-- Opening Marker --

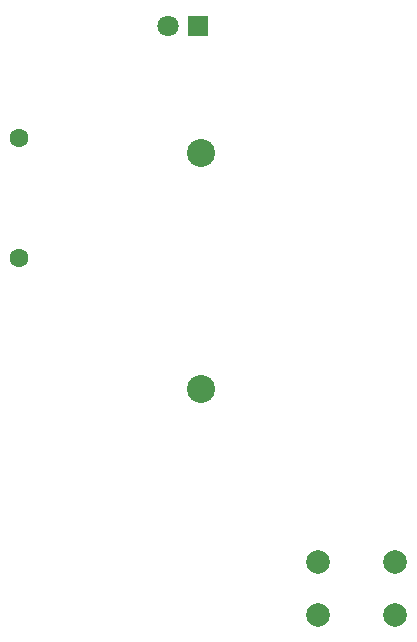
<source format=gbr>
%TF.GenerationSoftware,KiCad,Pcbnew,9.0.7*%
%TF.CreationDate,2026-01-21T21:34:25-07:00*%
%TF.ProjectId,WolfPCB,576f6c66-5043-4422-9e6b-696361645f70,1*%
%TF.SameCoordinates,Original*%
%TF.FileFunction,Soldermask,Bot*%
%TF.FilePolarity,Negative*%
%FSLAX46Y46*%
G04 Gerber Fmt 4.6, Leading zero omitted, Abs format (unit mm)*
G04 Created by KiCad (PCBNEW 9.0.7) date 2026-01-21 21:34:25*
%MOMM*%
%LPD*%
G01*
G04 APERTURE LIST*
%ADD10C,1.600000*%
%ADD11R,1.800000X1.800000*%
%ADD12C,1.800000*%
%ADD13C,2.000000*%
%ADD14C,2.379000*%
G04 APERTURE END LIST*
D10*
%TO.C,R1*%
X131445000Y-93726000D03*
X131445000Y-103886000D03*
%TD*%
D11*
%TO.C,D1*%
X146558000Y-84201000D03*
D12*
X144018000Y-84201000D03*
%TD*%
D13*
%TO.C,SW1*%
X156770000Y-129576000D03*
X163270000Y-129576000D03*
X156770000Y-134076000D03*
X163270000Y-134076000D03*
%TD*%
D14*
%TO.C,2032 BAT*%
X146812000Y-114973000D03*
X146812000Y-94973000D03*
%TD*%
M02*

</source>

-- Closing Marker --

## Action item
Output the material above verbatim but exclude each picture.

## Response
<source format=gbr>
%TF.GenerationSoftware,KiCad,Pcbnew,9.0.7*%
%TF.CreationDate,2026-01-21T21:34:25-07:00*%
%TF.ProjectId,WolfPCB,576f6c66-5043-4422-9e6b-696361645f70,1*%
%TF.SameCoordinates,Original*%
%TF.FileFunction,Soldermask,Bot*%
%TF.FilePolarity,Negative*%
%FSLAX46Y46*%
G04 Gerber Fmt 4.6, Leading zero omitted, Abs format (unit mm)*
G04 Created by KiCad (PCBNEW 9.0.7) date 2026-01-21 21:34:25*
%MOMM*%
%LPD*%
G01*
G04 APERTURE LIST*
%ADD10C,1.600000*%
%ADD11R,1.800000X1.800000*%
%ADD12C,1.800000*%
%ADD13C,2.000000*%
%ADD14C,2.379000*%
G04 APERTURE END LIST*
D10*
%TO.C,R1*%
X131445000Y-93726000D03*
X131445000Y-103886000D03*
%TD*%
D11*
%TO.C,D1*%
X146558000Y-84201000D03*
D12*
X144018000Y-84201000D03*
%TD*%
D13*
%TO.C,SW1*%
X156770000Y-129576000D03*
X163270000Y-129576000D03*
X156770000Y-134076000D03*
X163270000Y-134076000D03*
%TD*%
D14*
%TO.C,2032 BAT*%
X146812000Y-114973000D03*
X146812000Y-94973000D03*
%TD*%
M02*

</source>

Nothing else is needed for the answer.